In this chapter, groups' views on the new DST and its crop disease management component have been presented and discussed, focusing on issues affecting small-scale farmers and extension workers and how DST and its component can provide solutions. This was done to obtain in-depth information on the groups' perceptions of summer time and its component for crop disease management.
Conclusions
Most of these tools have been developed for large farmers in the developed world, but a few are aimed at small farmers in developing countries. However, these tools can make a significant contribution to improving the quality of smallholder farmers' decisions. However, little has been done in developing countries to adopt or use these tools.

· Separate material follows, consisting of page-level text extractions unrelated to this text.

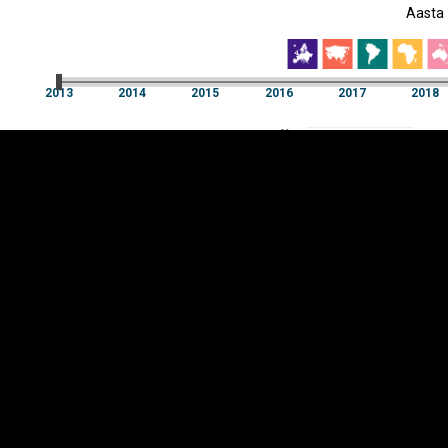
Aasta
EST
|
ENG
2013
2014
2015
2016
2017
2018
Aasta
2013
2014
2015
2016
2017
2018
Y-
Manner
TELG
K
Infograafikud
erritooriumid
Selgitused
Tagasiside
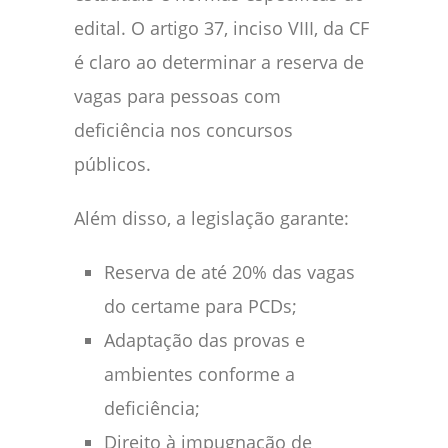
edital. O artigo 37, inciso VIII, da CF
é claro ao determinar a reserva de
vagas para pessoas com
deficiência nos concursos
públicos.
Além disso, a legislação garante:
Reserva de até 20% das vagas
do certame para PCDs;
Adaptação das provas e
ambientes conforme a
deficiência;
Direito à impugnação de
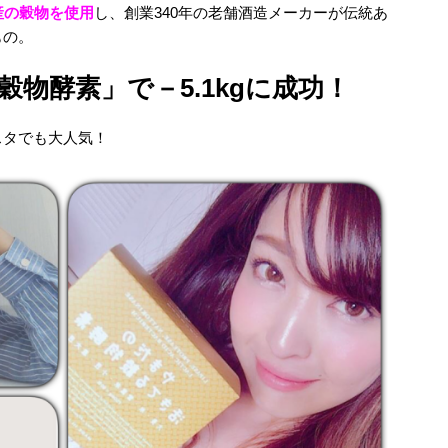
産の穀物を使用
し、創業340年の老舗酒造メーカーが伝統あ
もの。
物酵素」で－5.1kgに成功！
スタでも大人気！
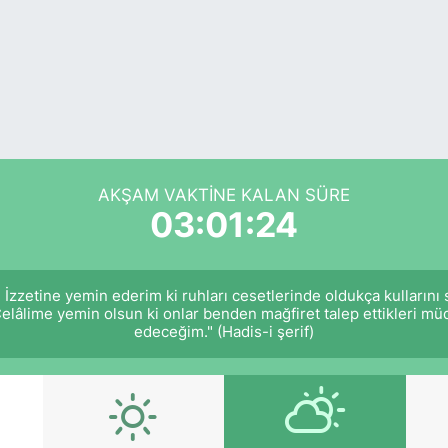
AKŞAM VAKTINE KALAN SÜRE
03:01:24
 İzzetine yemin ederim ki ruhları cesetlerinde oldukça kullarını
Celâlime yemin olsun ki onlar benden mağfiret talep ettikleri 
edeceğim." (Hadis-i şerif)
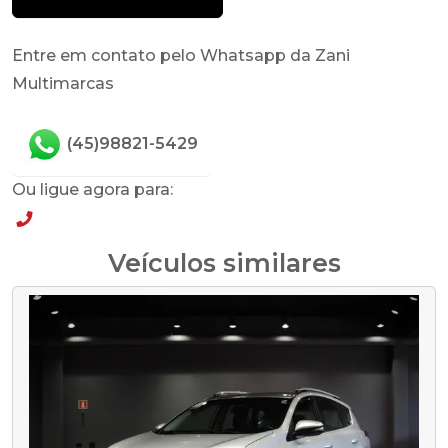
Entre em contato pelo Whatsapp da Zani
Multimarcas
(45)98821-5429
Ou ligue agora para:
(45)98821-5429
Veículos similares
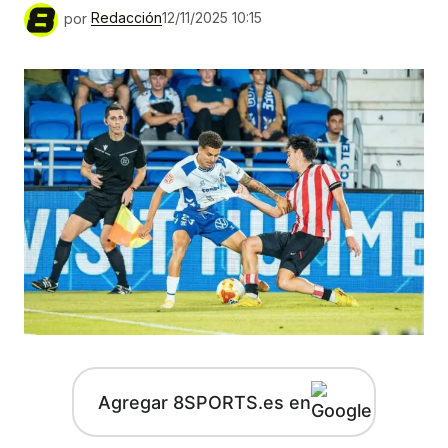
por
Redacción
12/11/2025 10:15
Agregar 8SPORTS.es en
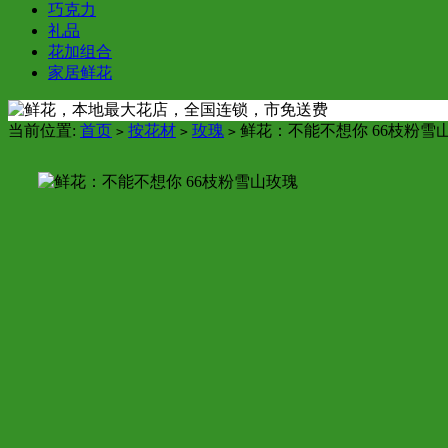
巧克力
礼品
花加组合
家居鲜花
当前位置:
首页
按花材
玫瑰
鲜花：不能不想你 66枝粉雪
>
>
>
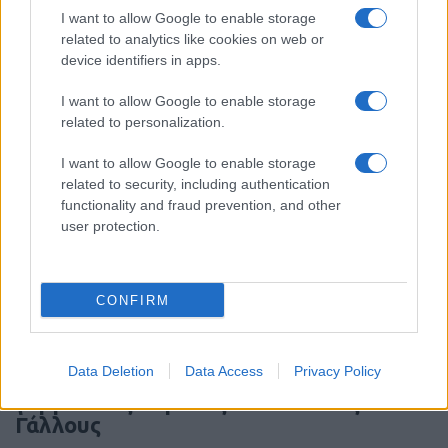
Τριμερές σύμφωνο Σαουδικής Αραβίας
I want to allow Google to enable storage
– Πακιστάν – Τουρκίας – Υπογράφεται
related to analytics like cookies on web or
σήμερα
device identifiers in apps.
I want to allow Google to enable storage
08:13
related to personalization.
I want to allow Google to enable storage
related to security, including authentication
ΕΛΙΑΜΕΠ: Ο οδηγός GEMS φωτίζει τους
functionality and fraud prevention, and other
αόρατους κινδύνους στο gaming
user protection.
07:08
CONFIRM
ΣΑΝ ΣΗΜΕΡΑ – 6 Αυγούστου 1870:
Data Deletion
Data Access
Privacy Policy
Μάχες του Spicheren και του Wörth, ο
γερμανικός στρατός διαλύει τους
Γάλλους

This study aims to evaluate or investigate the effectiveness of a new DWT and its new component of crop disease management for small-scale farmers with a group of extension officers and agricultural scientists in KwaZulu-Natal. Both groups agreed anonymously on the positive effectiveness of the tool to improve production decisions and guide organic and small-scale farmers.
Recommendations for further study
Institutional Recommendations
Decision Support Tools for Smallholder Agriculture in Sub-Saharan Africa: A Practical Guide to Decision Support Tools for Smallholder Agriculture in Sub-Saharan Africa. Decision support systems and alternative communication models: what goes where, and why', Australian Association of Agricultural Consultants 1993, National Convention, Coolangatta, QLD, Australia. Development of a web-based decision support system for crop managers: Structural considerations and implementation case.
Decision Support Systems in Australian Dryland Farming: Promising Past, Disappointing Present and Uncertain Future, Proceedings of the 4th International Plant Science Congress, Brisbane, Australia. Proceedings of the 15th Standing Conference of the Library and Information Associations of East, Central and Southern Africa. Analysis of information needs related to pesticide residue data among stakeholders of the South African Pesticide Initiative Program.
Determining the potential for smallholder organic production among three farming groups through the development of an empirical and participatory decision support tool.